ATIVIDADE: No trecho da página sobre o orçamento secreto, quem foi a relatora do caso no Supremo Tribunal Federal?

TRECHO DA PÁGINA:
——————
Por maioria de votos, ministros da Corte máxima vedam o uso das emendas do orçamento secreto e dão 90 dias para a publicação de dados relacionados aos empenhos realizados em 2021 e 2022; decisão tem impacto sobre votação da PEC da Transição e relação entre os Poderes
Estadão
Fausto Macedo
Repórter
Por 6 votos a 5, o plenário do Supremo Tribunal Federal (STF) declarou nesta segunda-feira, 19, a inconstitucionalidade do orçamento secreto. Os ministros Ricardo Lewandowski, Luís Roberto Barroso, Edson Fachin, Carmén Lúcia e Luiz Fux acompanharam o voto da relatora, Rosa Weber, declarando “incompatíveis com a ordem constitucional brasileira” as práticas que viabilizam o mecanismo de negociação de votos por meio da distribuição sigilosa de recursos do governo federal a um grupo restrito de parlamentares, conforme revelou o Estadão.
Com a decisão, ficam vedados o uso de emendas do orçamento secreto para “atender solicitações de despesas e indicações de beneficiários realizadas por deputados, senadores, relatores da Comissão Mista de Orçamento e quaisquer usuários externos não vinculados a órgãos da administração pública federal”. A Corte áxima viu “uso indevido das emendas de relator-geral do orçamento para efeito de inclusão de novas despesas públicas ou programações no projeto de lei orçamentária anual”.
——————
DADOS EM ESTUDO:
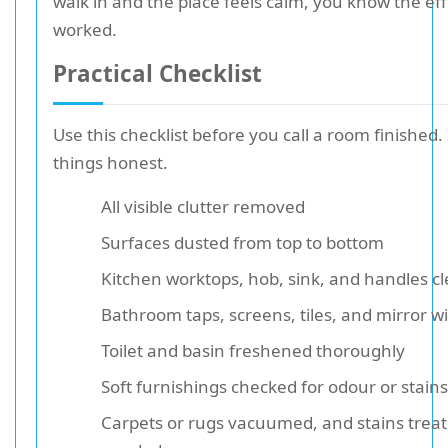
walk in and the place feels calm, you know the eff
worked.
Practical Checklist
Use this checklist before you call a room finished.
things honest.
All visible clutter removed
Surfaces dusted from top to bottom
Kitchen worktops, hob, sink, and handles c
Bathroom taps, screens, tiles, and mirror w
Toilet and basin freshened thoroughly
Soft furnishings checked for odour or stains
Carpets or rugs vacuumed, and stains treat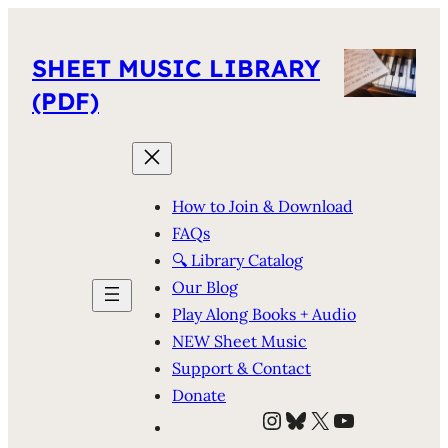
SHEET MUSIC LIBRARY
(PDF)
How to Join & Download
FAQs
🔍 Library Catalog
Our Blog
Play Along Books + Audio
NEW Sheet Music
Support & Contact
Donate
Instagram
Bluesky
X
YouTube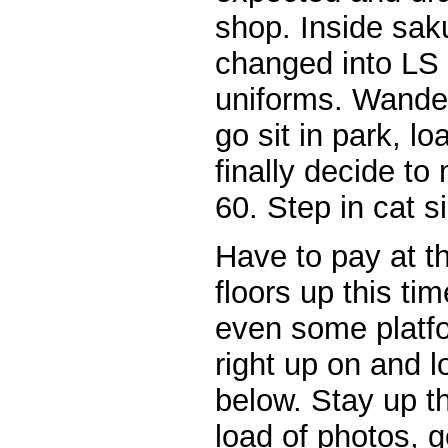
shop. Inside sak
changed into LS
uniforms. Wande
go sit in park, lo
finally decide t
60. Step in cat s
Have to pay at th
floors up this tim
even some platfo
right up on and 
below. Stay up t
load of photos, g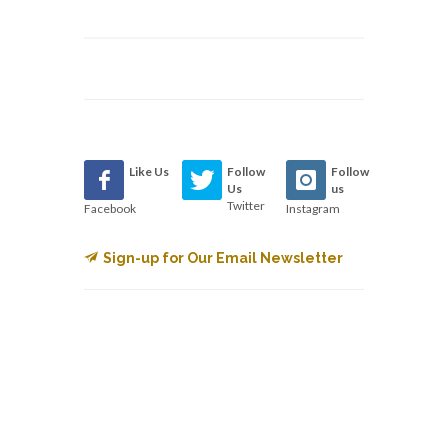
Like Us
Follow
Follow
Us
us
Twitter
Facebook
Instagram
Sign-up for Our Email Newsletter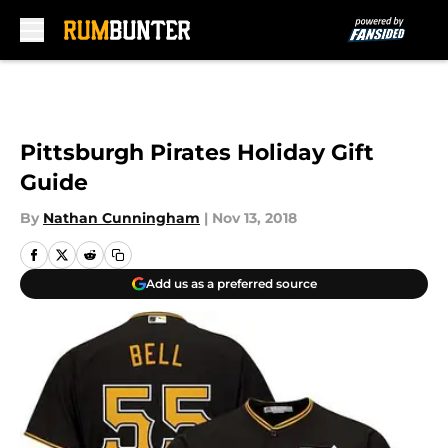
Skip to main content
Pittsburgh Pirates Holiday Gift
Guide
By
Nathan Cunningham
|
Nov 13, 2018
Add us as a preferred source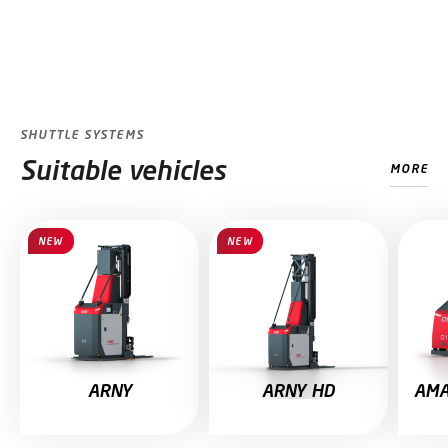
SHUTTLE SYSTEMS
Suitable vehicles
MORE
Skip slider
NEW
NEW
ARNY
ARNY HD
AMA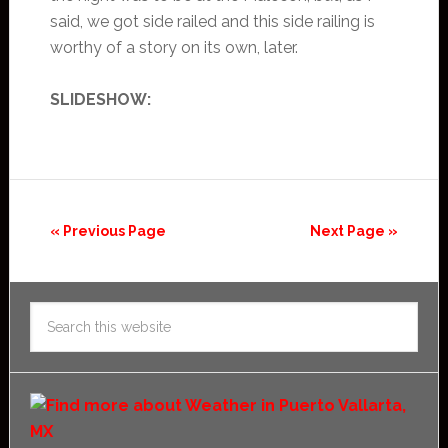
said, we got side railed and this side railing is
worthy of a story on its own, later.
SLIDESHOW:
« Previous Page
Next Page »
——————
RESPOSTA: A relatora foi a ministra Rosa Weber.